Hi there!
In order for a block to begin sliding, the force due to STATIC friction must be overcome.
In this instance, the following forces are acting on the block ALONG the axis of the incline.
Force due to gravity:
On an incline, the component of the force due to gravity contributing to the object's downward movement is equivalent to the horizontal (sine) component.
[tex]F_g = Mgsin\theta[/tex]
Force due to static friction:
The force due to friction is equivalent to the normal force multiplied by the coefficient of friction.

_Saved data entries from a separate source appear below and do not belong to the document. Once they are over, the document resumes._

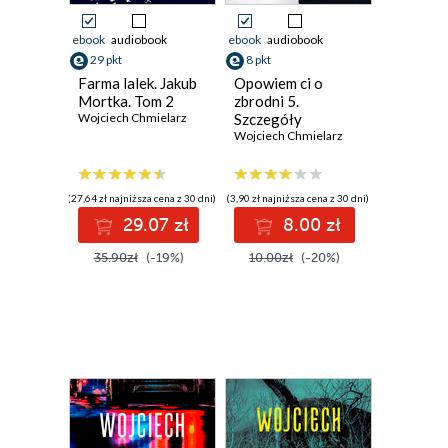
ebook
audiobook
ebook
audiobook
29 pkt
8 pkt
Farma lalek. Jakub
Opowiem ci o
Mortka. Tom 2
zbrodni 5.
Wojciech Chmielarz
Szczegóły
Wojciech Chmielarz
(27,64 zł najniższa cena z 30 dni)
(3,90 zł najniższa cena z 30 dni)
29.07 zł
8.00 zł
35.90zł
(-19%)
10.00zł
(-20%)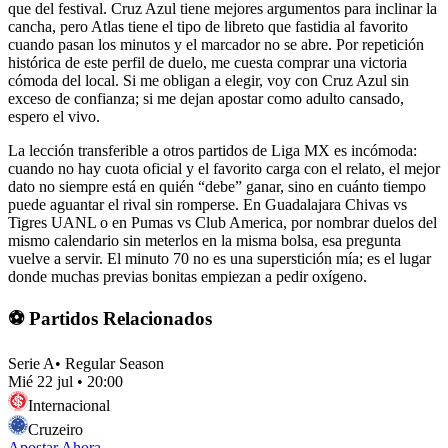
que del festival. Cruz Azul tiene mejores argumentos para inclinar la
cancha, pero Atlas tiene el tipo de libreto que fastidia al favorito
cuando pasan los minutos y el marcador no se abre. Por repetición
histórica de este perfil de duelo, me cuesta comprar una victoria
cómoda del local. Si me obligan a elegir, voy con Cruz Azul sin
exceso de confianza; si me dejan apostar como adulto cansado,
espero el vivo.
La lección transferible a otros partidos de Liga MX es incómoda:
cuando no hay cuota oficial y el favorito carga con el relato, el mejor
dato no siempre está en quién “debe” ganar, sino en cuánto tiempo
puede aguantar el rival sin romperse. En Guadalajara Chivas vs
Tigres UANL o en Pumas vs Club America, por nombrar duelos del
mismo calendario sin meterlos en la misma bolsa, esa pregunta
vuelve a servir. El minuto 70 no es una superstición mía; es el lugar
donde muchas previas bonitas empiezan a pedir oxígeno.
⚽ Partidos Relacionados
Serie A
•
Regular Season
Mié 22 jul
•
20:00
Internacional
Cruzeiro
Apostar Ahora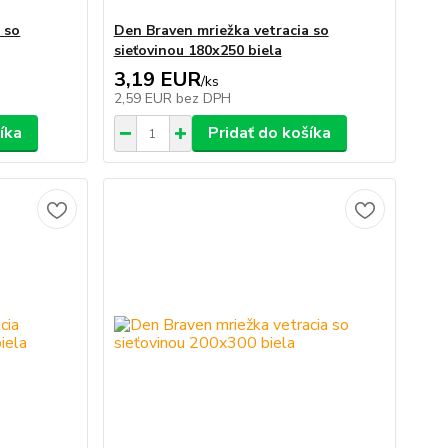
 so
Den Braven mriežka vetracia so
sieťovinou 180x250 biela
3,19 EUR
/
ks
2,59 EUR
bez DPH
íka
Pridať do košíka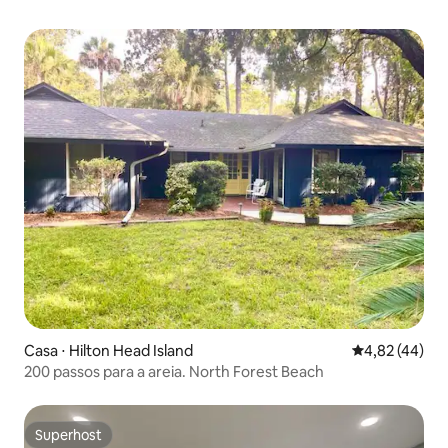
Casa ⋅ Hilton Head Island
4,82 de uma a
4,82 (44)
200 passos para a areia. North Forest Beach
Superhost
Superhost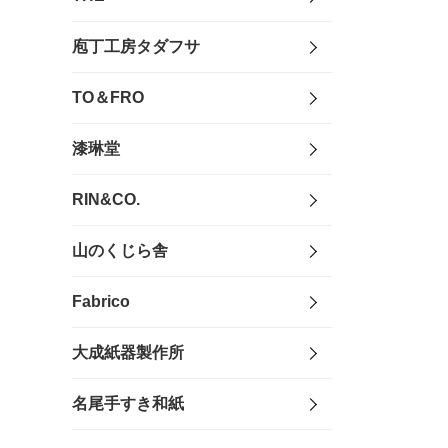
庖丁工房タダフサ
TO＆FRO
漆琳堂
RIN&CO.
山のくじら舎
Fabrico
大成紙器製作所
名尾手すき和紙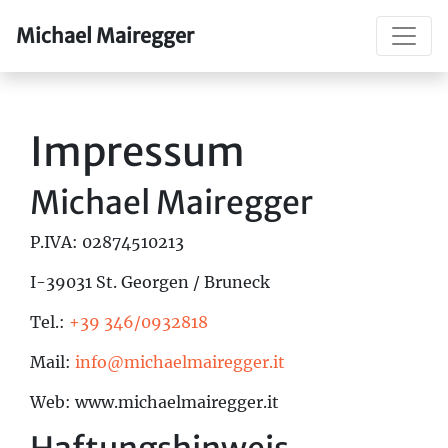
Michael Mairegger
Impressum
Michael Mairegger
P.IVA: 02874510213
I-39031 St. Georgen / Bruneck
Tel.:
+39 346/0932818
Mail:
info@michaelmairegger.it
Web: www.michaelmairegger.it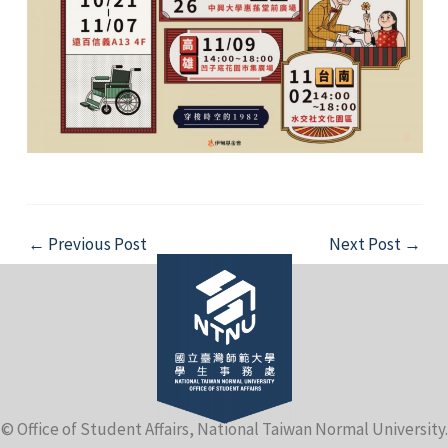
Post
←
Previous Post
Next Post
→
navigation
© Office of Student Affairs, National Taiwan Normal University.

The normal force is the cosine component (perpendicular to the incline), so:
[tex]N = Mgcos\theta\\\\F_s = \mu_sMgcos\theta[/tex]
To find the minimum angle for the block to begin sliding, we can set the two forces equal to 0. They work in opposite directions (let down the incline be negative and up the incline be positive).
[tex]\Sigma F = F_s - F_g\\\\0 = F_s - F_g\\\\0 = \mu_sMgcos\theta - Mgsin\theta\\\\Mgsin\theta = \mu_sMgcos\theta[/tex]
Cancel out 'Mg' and rearrange to solve for theta.
[tex]sin\theta = \mu_scos\theta\\\\tan\theta = \mu_s\\\\\theta = tan^{-1}(\mu_s) = tan^{-1}(.45) = \boxed{24.228^o}[/tex]